L'appello di Eni a Gazprom per l'italiano di Greenpeace

Dopo la decisione presa martedì dal tribunale russo di Murmansk, che ha respinto la richiesta di scarcerazione su cauzione per l’attivista napoletano di Greenpeace Cristian D’Alessandro e per gli altri militanti ambientalisti arrestati il 19 settembre scorso per aver provato ad assalire una piattaforma petrolifera nel mar di Barents, dall’Italia si tenta la strada della diplomazia del petrolio. Si muove l’amministratore delegato dell’Eni Paolo Scaroni e si rivolge direttamente ad Alexey Miller, numero uno di Gazprom, la compagnia impegnata sulla piattaforma presa di mira dagli ambientalisti. E lo invita a un gesto forte, che non potrebbe passare inosservato nemmeno in un Paese come la Russia: dare una mano a chi voleva attaccarlo, perché questo, scrive Scaroni, «aiuterebbe l’industria dell’energia a stabilire un dialogo trasparente e costruttivo con tutte le entità interessate».

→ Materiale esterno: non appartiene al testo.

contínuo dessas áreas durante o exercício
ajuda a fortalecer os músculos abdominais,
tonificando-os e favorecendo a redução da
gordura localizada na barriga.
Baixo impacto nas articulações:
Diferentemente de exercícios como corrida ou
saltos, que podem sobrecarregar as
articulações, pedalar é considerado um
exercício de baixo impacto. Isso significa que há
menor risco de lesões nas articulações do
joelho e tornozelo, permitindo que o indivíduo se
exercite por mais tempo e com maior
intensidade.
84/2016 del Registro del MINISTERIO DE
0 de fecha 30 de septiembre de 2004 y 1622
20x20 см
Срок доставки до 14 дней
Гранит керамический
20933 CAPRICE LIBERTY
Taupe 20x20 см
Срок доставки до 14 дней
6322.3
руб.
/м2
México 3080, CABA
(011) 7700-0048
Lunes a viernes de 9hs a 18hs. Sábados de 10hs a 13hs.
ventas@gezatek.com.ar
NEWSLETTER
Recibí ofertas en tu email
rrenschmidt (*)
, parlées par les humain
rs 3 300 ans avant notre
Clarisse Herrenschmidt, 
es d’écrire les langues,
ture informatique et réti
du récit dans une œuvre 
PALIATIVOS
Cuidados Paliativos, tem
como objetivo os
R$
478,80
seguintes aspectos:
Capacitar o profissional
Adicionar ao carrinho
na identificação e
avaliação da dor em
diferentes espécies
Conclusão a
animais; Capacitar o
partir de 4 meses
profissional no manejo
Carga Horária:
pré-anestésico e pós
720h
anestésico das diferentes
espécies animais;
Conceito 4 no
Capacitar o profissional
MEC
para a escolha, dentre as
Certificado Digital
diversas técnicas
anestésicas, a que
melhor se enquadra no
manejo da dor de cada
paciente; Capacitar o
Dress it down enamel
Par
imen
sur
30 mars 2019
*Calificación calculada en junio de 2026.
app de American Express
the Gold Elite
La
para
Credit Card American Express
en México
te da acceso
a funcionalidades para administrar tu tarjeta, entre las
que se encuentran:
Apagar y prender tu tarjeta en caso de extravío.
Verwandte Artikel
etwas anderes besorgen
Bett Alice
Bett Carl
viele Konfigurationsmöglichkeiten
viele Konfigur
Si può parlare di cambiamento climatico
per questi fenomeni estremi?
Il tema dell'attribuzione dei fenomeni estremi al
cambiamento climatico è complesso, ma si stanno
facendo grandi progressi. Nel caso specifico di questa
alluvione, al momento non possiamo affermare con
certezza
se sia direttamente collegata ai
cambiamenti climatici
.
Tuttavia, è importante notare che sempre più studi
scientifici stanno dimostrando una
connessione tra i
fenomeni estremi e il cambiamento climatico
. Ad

Di fronte alla linea dura adottata dalle autorità russe (proprio l’altro giorno il ministro degli Esteri Sergej Lavrov aveva ammonito l’Europa a «non interferire negli affari della giustizia»), l’ad di Eni sceglie le parole con cautela: «Capisco che Gazprom non ha alcun ruolo nell’indagine - scrive a Miller - Tuttavia, vista la tua grande reputazione, un appello alla clemenza da parte tua potrebbe essere di aiuto a coloro che sono detenuti». E che in carcere rischiano di restarci a lungo. Per D’Alessandro il tribunale ha prorogato la reclusione fino al 24 novembre, ma se alla fine si arriverà al processo, lui e gli altri attivisti rischiano una condanna fino a 15 anni di carcere perché sono accusati di un reato gravissimo: pirateria organizzata di gruppo.
Cristian D’Alessandro, 31 anni, si trovava a bordo dell’Arctic Sunrise, il rompighiaccio utilizzato per il tentativo di arrembaggio alla piattaforma Gazprom, perché dopo alcuni anni passati a fare volontariato ambientalista a Napoli, proprio all’inizio del 2013 era entrato a far parte degli equipaggi internazionali di Greenpeace. Aveva già partecipato ad altre operazioni, ma quella del settembre scorso era certamente la più importante che gli fosse capitata. Greenpeace aveva scelto quella piattaforma in cui sono in corso delle trivellazioni per protestare contro i rischi che questo genere di operazioni provocano all’Artico. Cristian era consapevole che un assalto a una piattaforma nel mar di Barents comportava dei rischi, ma non aveva messo in conto di finire in carcere con la prospettiva di restarci a lungo. Lo ha detto lui stesso al console italiano a San Pietroburgo Luigi Estero, che lo ha incontrato, e ha riferito di averlo trovato comunque «ragionevolmente tranquillo». Lui, dice il padre Aristide, «è un ragazzo forte». A casa lo hanno sentito una sola volta, in questi giorni, una settimana fa. «Ci ha detto che aveva chiesto di chiamarci già altre volte - racconta il padre - ma non aveva potuto. Psicologicamente sta reagendo bene, ma quanto potrà durare?».